VMware vCenter Server Appliance 5.5.x
VMware vCenter Server 5.5.x
VMware Update Manager 6.0
VMware vSphere ESXi 5.5
VMware vCenter Server 6.5.x
VMware vSphere ESXi 6.0
VMware vSphere ESXi 6.5
VMware vSphere Client 5.5
VMware vCenter Server 6.0.x
VMware Update Manager 5.5
VMware vCenter Server Appliance 6.0.x
VMware vCenter Server Appliance 6.5.x
VMware Update Manager 6.5

Cause

This issue occurs when the storage adapter takes 10 seconds to send the 0x1 command to the ESXi host which results in 10 seconds delay in path fail over.

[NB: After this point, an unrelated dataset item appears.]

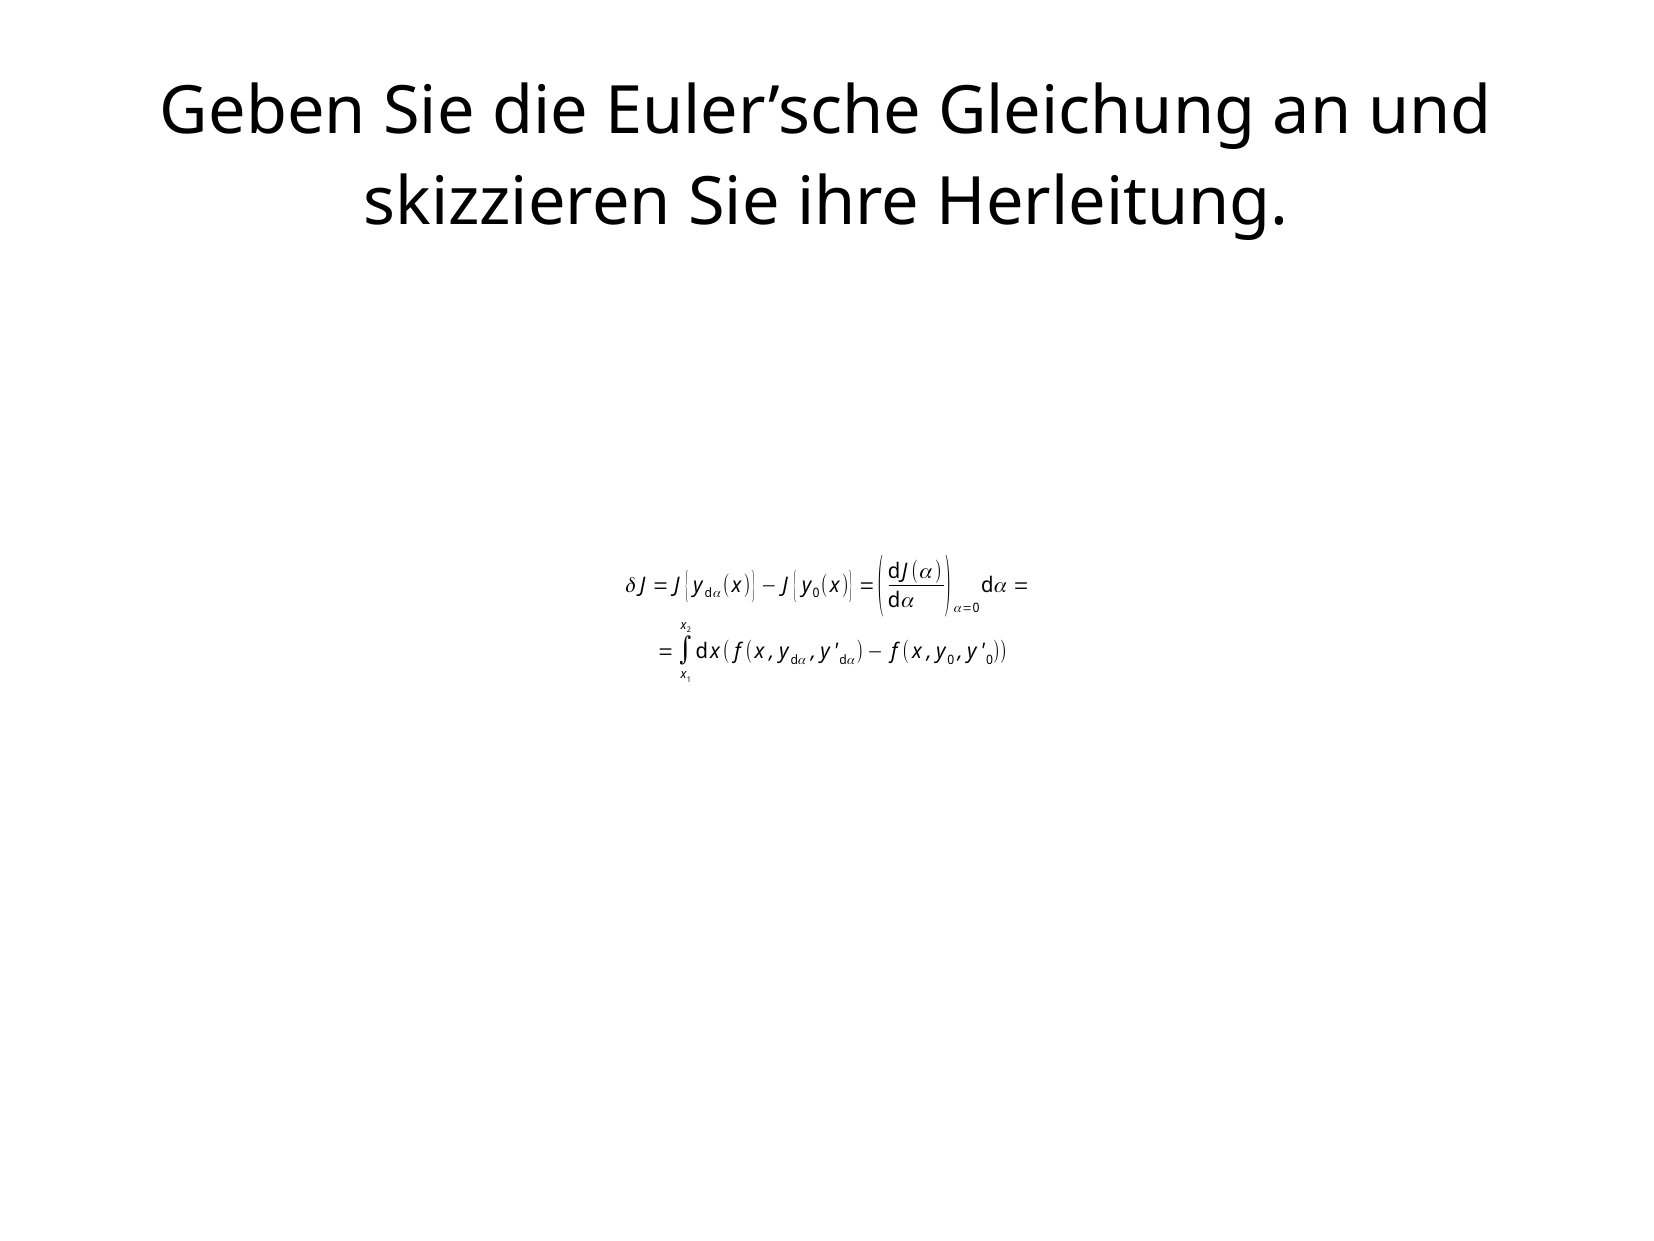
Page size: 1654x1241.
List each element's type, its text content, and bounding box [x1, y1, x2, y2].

Note: ESXi host fail over the path as soon as it receives Test Unit Ready (TUR) command 0x1 from the storage adapter.

 

Resolution

To resolve this issue, set the Link Down Timeout field value to 2,000ms under the fiber channel adapter policy in the Cisco UCSM. For more information on updating the fiber channel adapter policy, see Configuring Fibre Channel Adapter Policies.

Note: I/O pause would be 2 seconds and 0x1 command will be triggered in 2 seconds once the Link Down Timeout field value is set to 2,000ms.